-Who is Narda Azaria Dalgleish?
I was recently surprised to notice the extent to which the lineage of my ancient ancestral heritage, spanning over 2500 years of Babylonian Hebrew diaspora, appears in my work. I have always been fascinated by the semitic root languages not only because they are sublimely beautiful, but they abound with meanings which can enrich and expand the very context of understanding itself.
For me, for example, the etymology of words in a root language is a metaphor for the “Etymology” of the human soul. If my human soul is inseparably linked to what is meant by Word, ie., my soul is akin to a word, “my personal” identity then is inevitably transcended way beyond the conventions regarding “who” I am. This is so important in my view. Identity in this expanded context is one of the main ideas that occupies me creatively in my life and in my work.
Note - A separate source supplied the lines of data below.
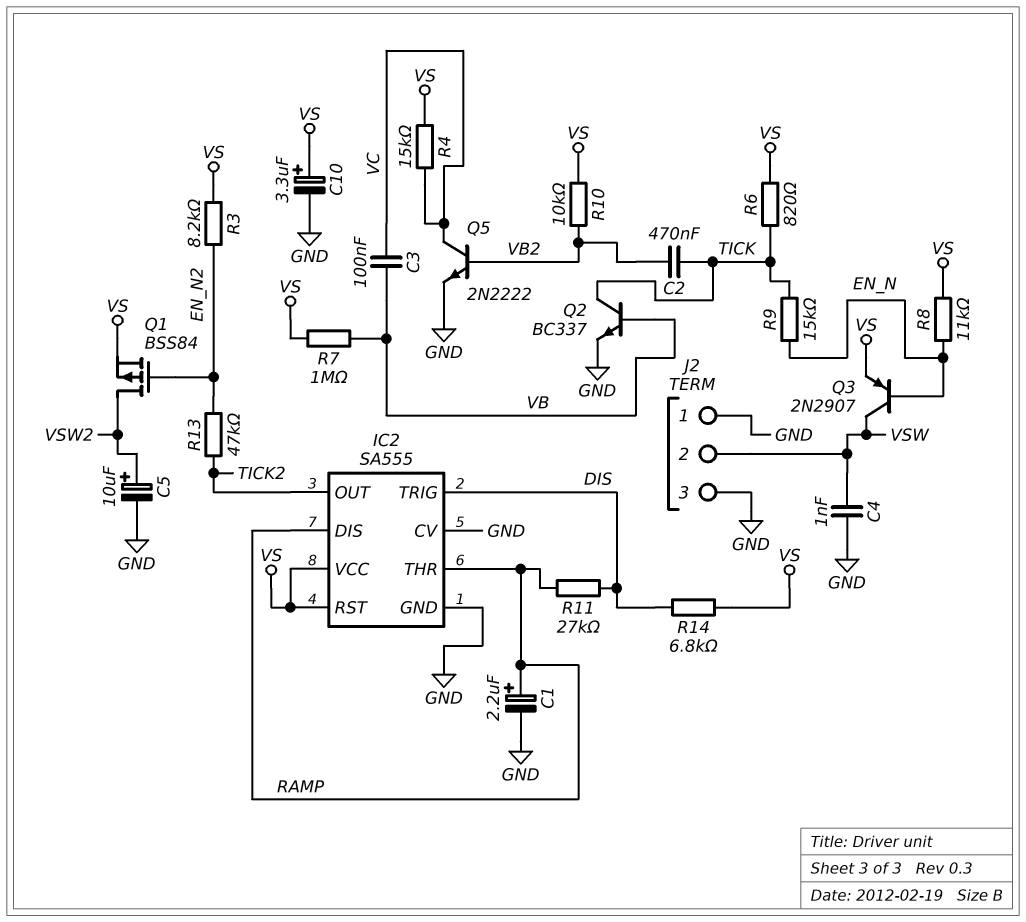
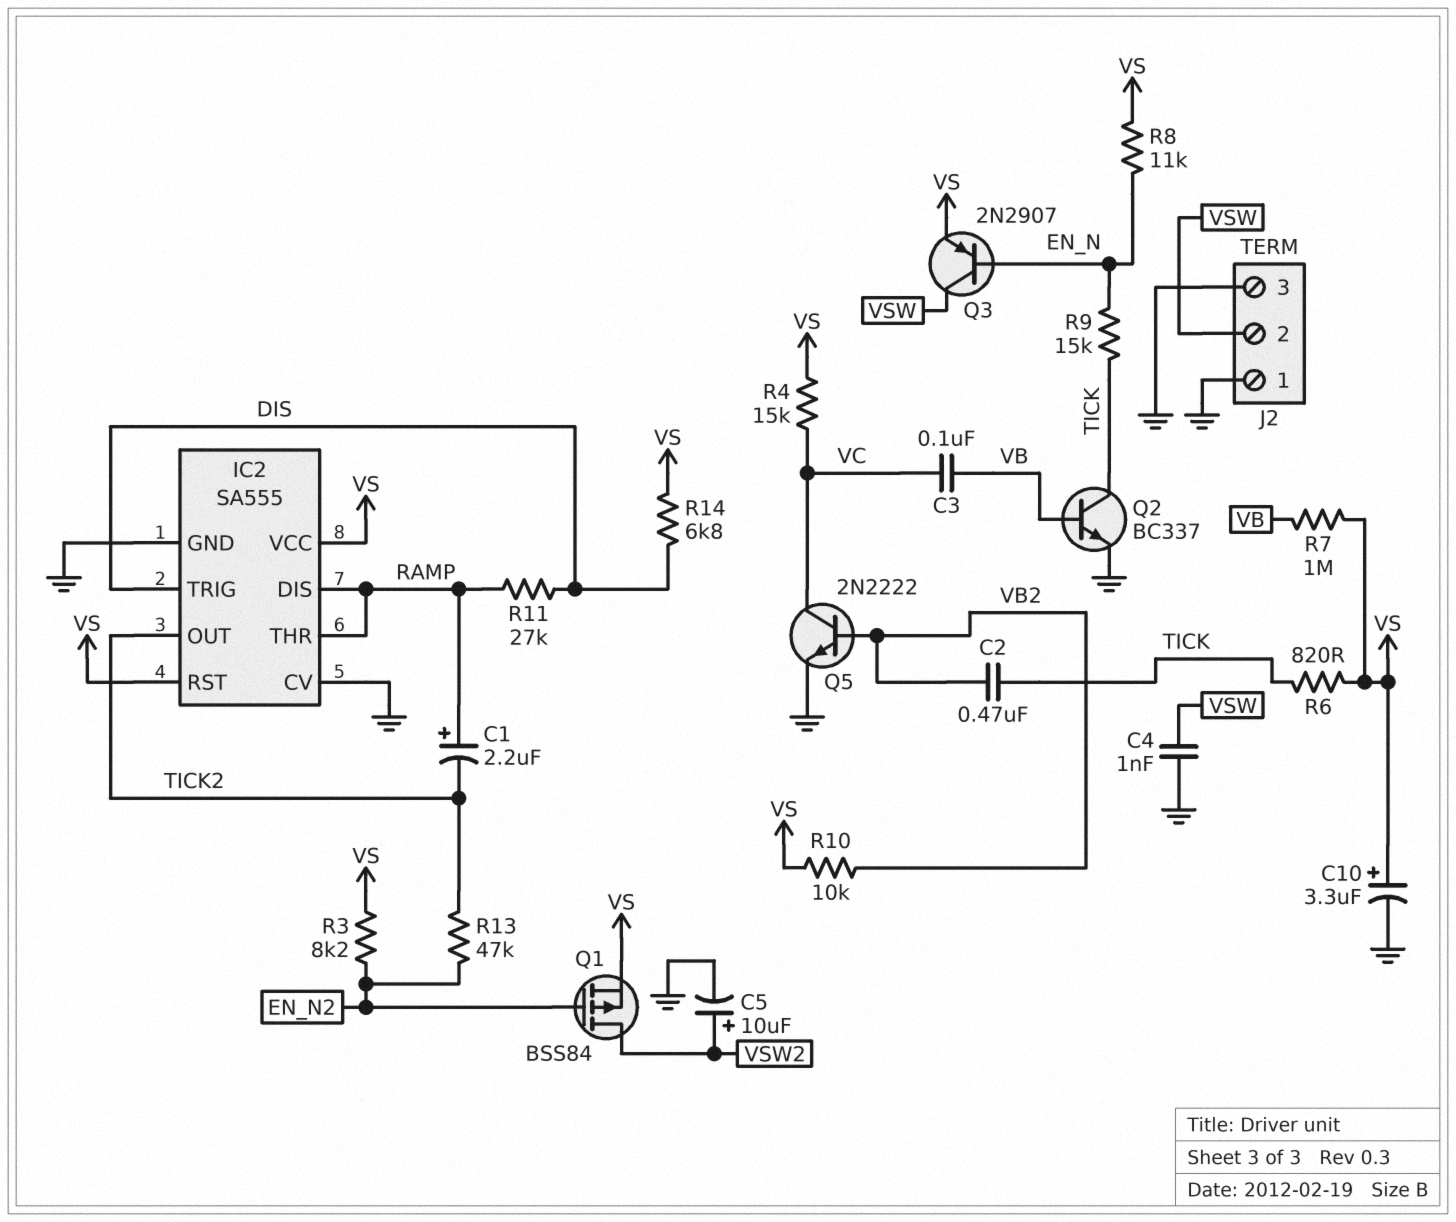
C1: 2.2uF (plus RAMP, minus GND) -> 2.2uF (plus RAMP, minus TICK2)

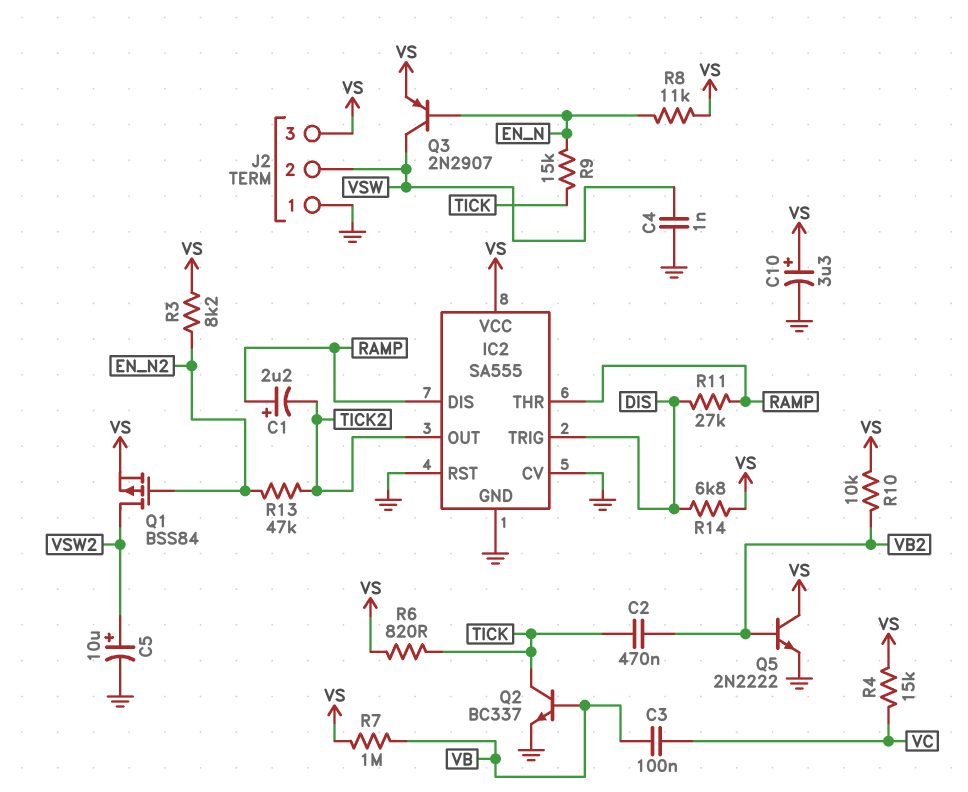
IC2 pin RST: VS -> GND
J2 pin 3: GND -> VS
Q5: NPN 2N2222 (B VB2, C VC, E GND) -> NPN 2N2222 (B VB2, C VS, E GND)

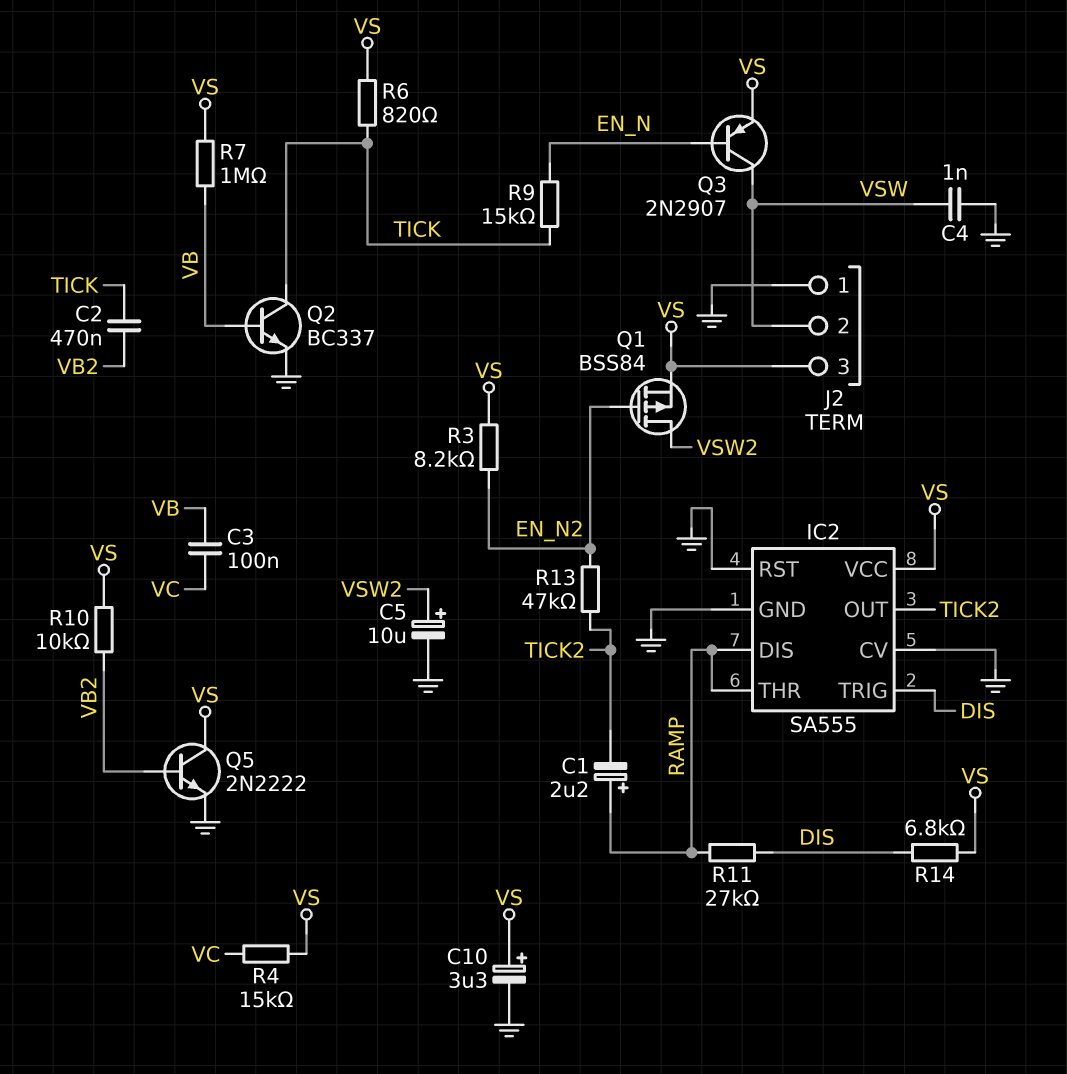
R8: 11k (EN_N, VS) -> none

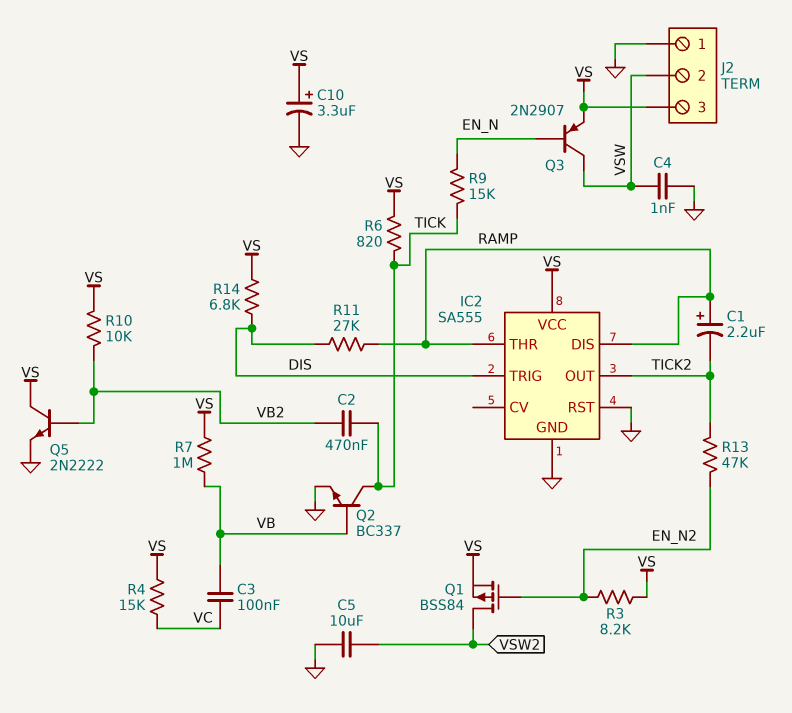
C5: 10uF (plus VSW2, minus GND) -> 10uF (GND, VSW2)
IC2 pin CV: GND -> none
I’ve been trained to approach the imaginal realm of perception through contemplative enquiry for nearly four decades. I’d say that this factor affected me profoundly, especially my poetry and moving-image films – largely in the way they were made.
-What inspired you to become a filmmaker?
My desire to share experiences which I didn’t find in any other films, and possibly the way my brain works and connects things. Though I thought my dreaming about filmmaking was an impossibility, I was extremely fortunate.
Suddenly, a miraculous thing happened in the fall of 2014 while on a poetry reading tour in the UK. I was just sent a cultural bulletin and in it was a call from the local Alchemy Film and Moving Image Festival to submit a film under the general theme “Spiritus Mundi”. I knew instantly I’d respond. I was determined to make the film because of this title. I had no idea what a huge undertaking it would become.
The next day I bumped into the creative director of the festival – what on earth is the likelihood? – who immediately agreed to support my unknown project. I was utterly inexperienced, yet my installation project was allocated the largest room in town to fit a six meter diameter circle of 28 silk banners and a large screen. We shot a hundred people standing and facing the camera for five minutes each. So whoever sat to watch the main film inside the circle was surrounded by people projected onto the silk banners by six projectors I bought by taking loans. So it was the title, The Spirit of the World, that really prompted me to go for it. In my view the Spirit of the World is embodied best by mankind or the human potential. Because of this support and great help from the community, I filmed 5 major moving image films that year.
-Do you think the cinema can bring a change in society?
I think so. Films always affect society but the important question is what kind of change? I hope more and more films will have an auspicious impact on us. Of course this largely depends on our readiness and desire to change.
I would love to watch visionary films that address and invoke what is real and universal in us; films that foresee unprecedented new paradigms of wisdom that show human endeavor in a new light; films that establish new artistic and contextual vernaculars. Why? Because these are all crucially necessary now.
-What would you change in the world?
The wise say no one can change anything or anyone. But one can aspire towards essential change – which is necessarily a change of perspective. We can aspire together.
A change in my perspective may or may not resonate with others, but hopefully one does not seek to transform oneself in order to affect or influence other people. Chinese wisdom says that influence extends to others from those who became inspired from/by their essence – I’m paraphrasing. So affecting change better not be the prime motivation in my desire to change, but it may be consequential if real change comes about.
-Where do you see the film industry going in the next 100 years?
I have no idea. Humanity is yet to discover itself anew – that I believe and think it can and should. But whether or not a change in humanity occurs, I imagine the film industry could become a mirror, preferably a well polished mirror, for the possibility of this collective self-discovery, or at least for the coming world.